From the entries below, gather each line containing the word "thumb".
>>>
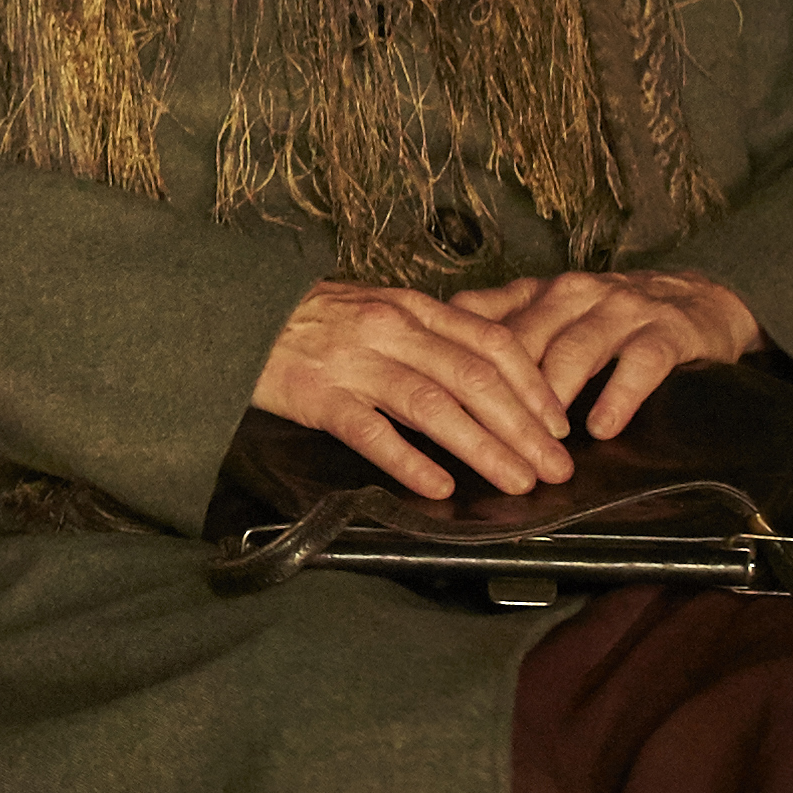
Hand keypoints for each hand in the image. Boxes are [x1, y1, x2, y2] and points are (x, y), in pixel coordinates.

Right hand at [249, 281, 574, 501]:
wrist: (233, 314)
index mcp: (411, 307)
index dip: (533, 385)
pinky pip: (372, 432)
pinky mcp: (318, 395)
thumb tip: (490, 373)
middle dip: (524, 428)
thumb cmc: (312, 320)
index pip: (491, 342)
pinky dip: (410, 461)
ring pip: (434, 406)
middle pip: (474, 379)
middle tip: (556, 468)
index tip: (559, 425)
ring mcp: (354, 362)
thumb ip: (429, 333)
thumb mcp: (377, 308)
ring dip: (484, 448)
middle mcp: (390, 330)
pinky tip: (440, 486)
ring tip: (517, 481)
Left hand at [446, 267, 760, 441]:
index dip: (451, 366)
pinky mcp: (666, 330)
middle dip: (498, 397)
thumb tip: (429, 367)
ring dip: (552, 401)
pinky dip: (617, 397)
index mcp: (535, 294)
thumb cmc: (607, 320)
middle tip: (481, 446)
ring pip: (573, 352)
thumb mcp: (546, 317)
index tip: (427, 405)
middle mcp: (571, 294)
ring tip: (537, 445)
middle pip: (521, 345)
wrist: (699, 301)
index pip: (480, 325)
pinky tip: (601, 429)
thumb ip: (493, 334)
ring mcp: (619, 310)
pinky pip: (638, 364)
<<<
● WRITTEN ANSWER:
thumb tip: (490, 373)
thumb cmc: (312, 320)
thumb ip: (429, 333)
thumb mcp: (377, 308)
thumb tip: (429, 367)
thumb cmc: (607, 320)
thumb mcp: (546, 317)
thumb ip: (493, 334)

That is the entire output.